This patch aims to help clang with better information so it can inline
__bit_reference count function usage, for both std::vector<bool> and
bitset. Current clang inliner can not infer that the passed typed
will be used only to select the optimized variant, it evaluates the
type argument and type check as a load plus compare (although later
optimization phases correctly optimized this out).
Details
- Reviewers
EricWF mclow.lists
Diff Detail
Event Timeline
This looks like a behavior change to me.
The old code calls __count_bool_true if the _Tp can be static_cast to bool, and __count_bool_false otherwise.
The new code calls __count_bool_true if the _Tp is exactly bool, and __count_bool_false otherwise.
Sorry; the old code calls __count_bool_true if the static_cast<bool>(value) is true, and __count_bool_false otherwise.
You are correct, this change breaks std::vector<bool> with std::count. What about calling __count_bool_true direct on std::bitset
to avoid having to pass with bool type? For std::count I think we will need to fix it on clang inliner (my initial plan).

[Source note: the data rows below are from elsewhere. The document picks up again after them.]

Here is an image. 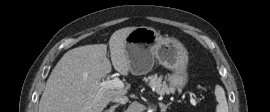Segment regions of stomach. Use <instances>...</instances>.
<instances>
[{
    "instance_id": "1",
    "label": "stomach",
    "mask_w": 270,
    "mask_h": 112,
    "mask_svg": "<svg viewBox=\"0 0 270 112\" xmlns=\"http://www.w3.org/2000/svg\"><path fill=\"white\" fill-rule=\"evenodd\" d=\"M125 48L132 74L148 73L157 59L162 66L173 71L167 77L172 89H183L187 85L188 53L177 39L141 26L128 34Z\"/></svg>"
}]
</instances>
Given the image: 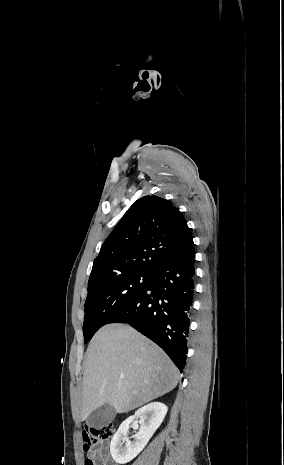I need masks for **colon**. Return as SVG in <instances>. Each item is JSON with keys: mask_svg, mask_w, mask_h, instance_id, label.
<instances>
[{"mask_svg": "<svg viewBox=\"0 0 284 465\" xmlns=\"http://www.w3.org/2000/svg\"><path fill=\"white\" fill-rule=\"evenodd\" d=\"M113 430L108 423L93 424L83 434L82 448L85 453H88L95 445L103 442L112 436ZM84 465H95V463L86 458Z\"/></svg>", "mask_w": 284, "mask_h": 465, "instance_id": "1", "label": "colon"}]
</instances>
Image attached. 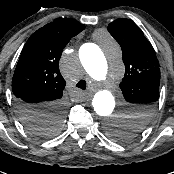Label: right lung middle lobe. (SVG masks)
Returning a JSON list of instances; mask_svg holds the SVG:
<instances>
[{
    "label": "right lung middle lobe",
    "instance_id": "dd1d6c3e",
    "mask_svg": "<svg viewBox=\"0 0 174 174\" xmlns=\"http://www.w3.org/2000/svg\"><path fill=\"white\" fill-rule=\"evenodd\" d=\"M61 120V113L54 112L49 117V120L26 124L29 130L34 134L42 136H52L59 131Z\"/></svg>",
    "mask_w": 174,
    "mask_h": 174
}]
</instances>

This patch aims to help clang with better information so it can inline
__bit_reference count function usage for both std::biset. Current clang
inliner can not infer that the passed typed will be used only to select
the optimized variant, it evaluates the type argument and type check as
a load plus compare (although later optimization phases correctly
optimized this out).
I'm unclear on the magnitude of the improvement here.
Are we talking a single load + compare instruction in the call to std::count ?
Or something inside the loop?
[ I'm pretty sure that the patch is correct now - but I don't understand how important it is ]
It is mainly to help llvm inliner to generate better code for std::bitset count for aarch64. It helps
on both runtime and code size, since if inline decides that _VSTD::count should not be inlined
the vectorization will create both aligned and unaligned variants (which add both code size and
runtime costs)
For instance, on aarch64 the snippet:
#include <bitset>
int foo (std::bitset<256> &bt)
{
return bt.count();
}
Generates a text of 844 bytes, while with the patch is just 112 bytes (due vectorization code
being able to assume aligned input and just generate one code path).
As a side note, x86_64 it is not affected because of the cost analysis being done see less
instruction being required and the template instantiation being less costly.
Getting a bit late in this discussion, as we had an internal one just recently.
The change to remove always_inline in a number of libc++ template functions is a good one, especially when the inliner can guess and does a good job already.
In this case, however, because the type is a reference, the inliner would require a lot more effort to inspect the uses (and side-effects).
Improving the inliner here would be a huge hammer, probably increasing compile time for all codes for the minimal benefit of this very special case.
Then perhaps, it would be beneficial and pragmatic, to revert that removal in this special case.
Makes sense?
cheers,
--renato
The issue I have to define it per symbol is the hackery it would require to handle _LIBCPP_INTERNAL_LINKAGE and its implications,
or at least add *another* macro to inline some symbols depending of the configuration/etc.
I still think this patch is simpler than adding another flag to instruct always inline and works better with current clang inline strategy.
After removing the __VSTD::, I'm good with this.
include/bitset | ||
---|---|---|
994 | Don't think we need the __VSTD:: here any more; no one should be defining their own __count_bool_true. | |
1002 | Have you investigated the codegen here? It seems to me that the same arguments (vectorization, alignment, etc) would apply to operator== as well. |
Don't think we need the __VSTD:: here any more; no one should be defining their own __count_bool_true.